Heck, it'd argue that most (not all) dayjob conflicts are down to such differences in interpretation /miscommunications
psb217
9 hours ago
The trick is that the vision tokens are continuous valued vectors, while the text tokens are elements from a small discrete set (which are converted into continuous valued vectors by a lookup table). So, vision tokens can convey significantly more bits per token than text tokens. This allows them to pack the content of multiple text tokens into a single vision token.
imjonse
10 hours ago
I wonder if text written using chinese characters is more compatible with such vision centric compression than latin text.
looobay
10 hours ago
Vision tokens are a good compression medium because with one vision token you have one vector of N elements, but with textual tokens you have M vectors of N elements, because one vision token represent multiple pixels (and possibly multiple words). This is why its a good compression medium for compute.
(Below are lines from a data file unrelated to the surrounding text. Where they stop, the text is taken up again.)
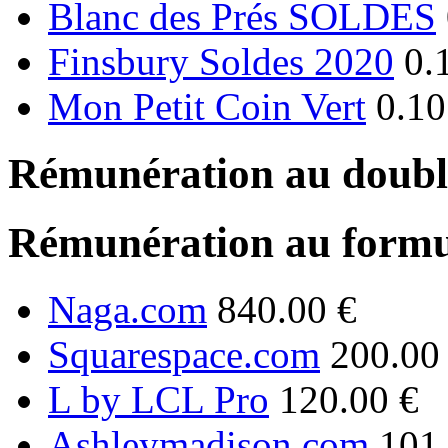
Blanc des Prés SOLDES
Finsbury Soldes 2020
0.
Mon Petit Coin Vert
0.10
Rémunération au double
Rémunération au formu
Naga.com
840.00 €
Squarespace.com
200.00
L by LCL Pro
120.00 €
Ashleymadison.com
101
It will never be as precise as textual tokens but it can be really good as they show in the paper.
krackers
10 hours ago
>with one vision token you have one vector of N elements, but with textual tokens you have M vectors of N elements
Each vision token represents a 16x16 patch, but to fully cover a word you might need multiple vision tokens. So assuming that the embedding size of the vision token and text token is the same `d` (which I think has to be the case for multimodal models), then wouldn't the fair comparison be `x * d` elements for a sentence in terms of vision tokens, and `y * d` for the same sentence in terms of text tokens? I don't see how you could see a priori that x << y (especially by a factor of 10 as quoted in the paper).
That said, if I do experimentally try this by shrinking this very comment down to the smallest font size I can read it at, then seeing how many 16x16 tokens it takes, you can fit more text than I expected in each "vision token". So I can maybe buy that x is at least not greater than y. But it can't be as simple as "each vision token can cover more text", since that only enables better compression if the encoder can actually uncover some sort of redundancy within each token. (And presumably the type of redundancy it uncovers probably isn't something that "classical" compression techniques can exploit, otherwise it seems like it would have been tried by now?).
looobay
10 hours ago
You should read the 6th page of the paper (and page 5 for architecture breakdown), they show that they are compressing the vision tokens with convolution to keep a strong semantic understanding and keep a small amount of tokens.
But I think it's still experimentall.
numpad0
9 hours ago
just a hunch but like, from something to do with Unicode?